Le Ministre du Commerce extérieur, Julien Paluku Kahongya, a décidé de mettre un terme définitif à la perception illégale de 10 dollars américains par tonne sur les produits agricoles d’exportation par l’Office Congolais de Contrôle (OCC).
Cette pratique, en vigueur depuis plusieurs mois, grevait le climat des affaires et compromettait la compétitivité des exportateurs congolais.
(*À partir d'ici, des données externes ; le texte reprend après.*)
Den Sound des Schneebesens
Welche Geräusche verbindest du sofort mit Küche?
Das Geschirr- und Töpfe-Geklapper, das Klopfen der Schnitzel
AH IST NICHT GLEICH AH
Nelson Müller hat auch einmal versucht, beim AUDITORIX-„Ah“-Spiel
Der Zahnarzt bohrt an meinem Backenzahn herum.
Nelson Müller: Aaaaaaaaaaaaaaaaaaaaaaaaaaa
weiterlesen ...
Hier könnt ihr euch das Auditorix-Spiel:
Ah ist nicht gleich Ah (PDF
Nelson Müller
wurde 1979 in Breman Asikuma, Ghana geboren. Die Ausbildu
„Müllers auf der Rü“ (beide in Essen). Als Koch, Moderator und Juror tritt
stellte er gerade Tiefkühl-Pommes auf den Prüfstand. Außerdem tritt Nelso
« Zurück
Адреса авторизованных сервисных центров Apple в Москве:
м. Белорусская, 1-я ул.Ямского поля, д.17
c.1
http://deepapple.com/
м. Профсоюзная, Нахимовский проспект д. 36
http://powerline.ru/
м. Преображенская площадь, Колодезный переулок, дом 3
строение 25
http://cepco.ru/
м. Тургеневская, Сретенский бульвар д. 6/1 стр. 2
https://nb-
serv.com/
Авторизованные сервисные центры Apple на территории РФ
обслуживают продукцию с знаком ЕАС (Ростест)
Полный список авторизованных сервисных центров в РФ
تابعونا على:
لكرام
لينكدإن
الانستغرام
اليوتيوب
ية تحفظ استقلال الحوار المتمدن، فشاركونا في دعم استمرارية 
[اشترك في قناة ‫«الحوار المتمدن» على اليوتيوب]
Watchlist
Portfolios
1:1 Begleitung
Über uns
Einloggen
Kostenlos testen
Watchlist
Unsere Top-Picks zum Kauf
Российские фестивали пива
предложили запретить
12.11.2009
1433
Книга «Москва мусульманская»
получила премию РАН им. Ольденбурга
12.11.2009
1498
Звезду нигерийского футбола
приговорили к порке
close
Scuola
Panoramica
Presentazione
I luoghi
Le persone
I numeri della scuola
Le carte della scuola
Une mesure pour assainir le climat des affaires
La décision du ministre fait suite aux plaintes répétées de l’Association des Exportateurs de Cacao et Café de la RDC ainsi que de la Fédération des Entreprises du Congo (FEC), Groupement territorial de Beni.
Ces opérateurs économiques dénonçaient la persistance d’une taxe toxique allant de 150 à 300 dollars par véhicule transportant des produits agricoles destinés à l’exportation.
Julien Paluku a rappelé que cette taxe avait déjà été supprimée par sa lettre du 7 février 2024, conformément aux instructions de la tutelle et aux lois de la République. Or, malgré cette décision, l’OCC continuait à la percevoir illégalement.
L’OCC sommé de s’expliquer
Le Directeur général de l’OCC, Étienne Tshimanga, a été officiellement sommé de fournir dans un délai de 7 jours des explications claires sur la poursuite de cette pratique abusive.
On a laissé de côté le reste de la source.